** Dataset follows **

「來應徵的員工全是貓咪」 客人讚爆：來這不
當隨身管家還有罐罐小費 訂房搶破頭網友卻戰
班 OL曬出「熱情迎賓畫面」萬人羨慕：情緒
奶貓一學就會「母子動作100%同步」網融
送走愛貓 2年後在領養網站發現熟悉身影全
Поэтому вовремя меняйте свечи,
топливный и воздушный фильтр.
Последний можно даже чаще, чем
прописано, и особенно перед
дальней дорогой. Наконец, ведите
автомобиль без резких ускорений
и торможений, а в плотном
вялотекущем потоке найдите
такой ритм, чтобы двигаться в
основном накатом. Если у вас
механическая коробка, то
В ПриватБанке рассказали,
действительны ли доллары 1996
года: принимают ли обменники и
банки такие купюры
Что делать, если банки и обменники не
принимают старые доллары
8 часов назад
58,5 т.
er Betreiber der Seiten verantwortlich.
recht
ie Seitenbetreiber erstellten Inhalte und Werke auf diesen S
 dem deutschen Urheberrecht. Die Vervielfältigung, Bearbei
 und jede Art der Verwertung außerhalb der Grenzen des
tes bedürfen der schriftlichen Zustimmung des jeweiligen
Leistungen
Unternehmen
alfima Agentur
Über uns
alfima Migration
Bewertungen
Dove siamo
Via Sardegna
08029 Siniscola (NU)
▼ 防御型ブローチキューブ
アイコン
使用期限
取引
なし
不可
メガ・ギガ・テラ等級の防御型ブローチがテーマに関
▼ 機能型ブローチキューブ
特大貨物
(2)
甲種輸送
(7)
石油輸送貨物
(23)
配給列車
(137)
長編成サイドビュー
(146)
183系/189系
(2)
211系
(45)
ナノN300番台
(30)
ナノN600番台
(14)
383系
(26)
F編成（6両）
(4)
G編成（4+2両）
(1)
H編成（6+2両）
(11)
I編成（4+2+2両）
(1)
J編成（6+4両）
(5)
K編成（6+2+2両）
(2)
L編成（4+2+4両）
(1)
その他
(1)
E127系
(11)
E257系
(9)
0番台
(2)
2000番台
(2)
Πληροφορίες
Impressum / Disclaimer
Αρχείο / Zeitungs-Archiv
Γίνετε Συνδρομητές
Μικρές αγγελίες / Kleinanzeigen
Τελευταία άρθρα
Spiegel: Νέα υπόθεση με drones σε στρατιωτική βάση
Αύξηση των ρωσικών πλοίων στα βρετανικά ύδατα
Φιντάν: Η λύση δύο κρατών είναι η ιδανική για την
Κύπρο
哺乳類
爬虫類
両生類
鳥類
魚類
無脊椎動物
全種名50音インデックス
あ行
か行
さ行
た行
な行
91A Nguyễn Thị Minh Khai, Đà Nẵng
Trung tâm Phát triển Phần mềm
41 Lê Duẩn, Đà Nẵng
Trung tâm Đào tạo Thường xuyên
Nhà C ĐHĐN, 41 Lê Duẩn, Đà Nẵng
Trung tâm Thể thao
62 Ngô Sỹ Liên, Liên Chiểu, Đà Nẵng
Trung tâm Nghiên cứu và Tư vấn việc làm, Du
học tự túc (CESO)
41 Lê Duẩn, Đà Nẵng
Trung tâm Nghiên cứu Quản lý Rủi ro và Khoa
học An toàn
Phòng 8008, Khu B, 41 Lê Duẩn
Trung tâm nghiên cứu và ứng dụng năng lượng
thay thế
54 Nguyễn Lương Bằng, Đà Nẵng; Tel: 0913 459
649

** End of Dataset **

Exercise details:
Extract the text of all the lines above, reproducing each one word for word.

Exercise response:
「來應徵的員工全是貓咪」 客人讚爆：來這不
當隨身管家還有罐罐小費 訂房搶破頭網友卻戰
班 OL曬出「熱情迎賓畫面」萬人羨慕：情緒
奶貓一學就會「母子動作100%同步」網融
送走愛貓 2年後在領養網站發現熟悉身影全
Поэтому вовремя меняйте свечи,
топливный и воздушный фильтр.
Последний можно даже чаще, чем
прописано, и особенно перед
дальней дорогой. Наконец, ведите
автомобиль без резких ускорений
и торможений, а в плотном
вялотекущем потоке найдите
такой ритм, чтобы двигаться в
основном накатом. Если у вас
механическая коробка, то
В ПриватБанке рассказали,
действительны ли доллары 1996
года: принимают ли обменники и
банки такие купюры
Что делать, если банки и обменники не
принимают старые доллары
8 часов назад
58,5 т.
er Betreiber der Seiten verantwortlich.
recht
ie Seitenbetreiber erstellten Inhalte und Werke auf diesen S
 dem deutschen Urheberrecht. Die Vervielfältigung, Bearbei
 und jede Art der Verwertung außerhalb der Grenzen des
tes bedürfen der schriftlichen Zustimmung des jeweiligen
Leistungen
Unternehmen
alfima Agentur
Über uns
alfima Migration
Bewertungen
Dove siamo
Via Sardegna
08029 Siniscola (NU)
▼ 防御型ブローチキューブ
アイコン
使用期限
取引
なし
不可
メガ・ギガ・テラ等級の防御型ブローチがテーマに関
▼ 機能型ブローチキューブ
特大貨物
(2)
甲種輸送
(7)
石油輸送貨物
(23)
配給列車
(137)
長編成サイドビュー
(146)
183系/189系
(2)
211系
(45)
ナノN300番台
(30)
ナノN600番台
(14)
383系
(26)
F編成（6両）
(4)
G編成（4+2両）
(1)
H編成（6+2両）
(11)
I編成（4+2+2両）
(1)
J編成（6+4両）
(5)
K編成（6+2+2両）
(2)
L編成（4+2+4両）
(1)
その他
(1)
E127系
(11)
E257系
(9)
0番台
(2)
2000番台
(2)
Πληροφορίες
Impressum / Disclaimer
Αρχείο / Zeitungs-Archiv
Γίνετε Συνδρομητές
Μικρές αγγελίες / Kleinanzeigen
Τελευταία άρθρα
Spiegel: Νέα υπόθεση με drones σε στρατιωτική βάση
Αύξηση των ρωσικών πλοίων στα βρετανικά ύδατα
Φιντάν: Η λύση δύο κρατών είναι η ιδανική για την
Κύπρο
哺乳類
爬虫類
両生類
鳥類
魚類
無脊椎動物
全種名50音インデックス
あ行
か行
さ行
た行
な行
91A Nguyễn Thị Minh Khai, Đà Nẵng
Trung tâm Phát triển Phần mềm
41 Lê Duẩn, Đà Nẵng
Trung tâm Đào tạo Thường xuyên
Nhà C ĐHĐN, 41 Lê Duẩn, Đà Nẵng
Trung tâm Thể thao
62 Ngô Sỹ Liên, Liên Chiểu, Đà Nẵng
Trung tâm Nghiên cứu và Tư vấn việc làm, Du
học tự túc (CESO)
41 Lê Duẩn, Đà Nẵng
Trung tâm Nghiên cứu Quản lý Rủi ro và Khoa
học An toàn
Phòng 8008, Khu B, 41 Lê Duẩn
Trung tâm nghiên cứu và ứng dụng năng lượng
thay thế
54 Nguyễn Lương Bằng, Đà Nẵng; Tel: 0913 459
649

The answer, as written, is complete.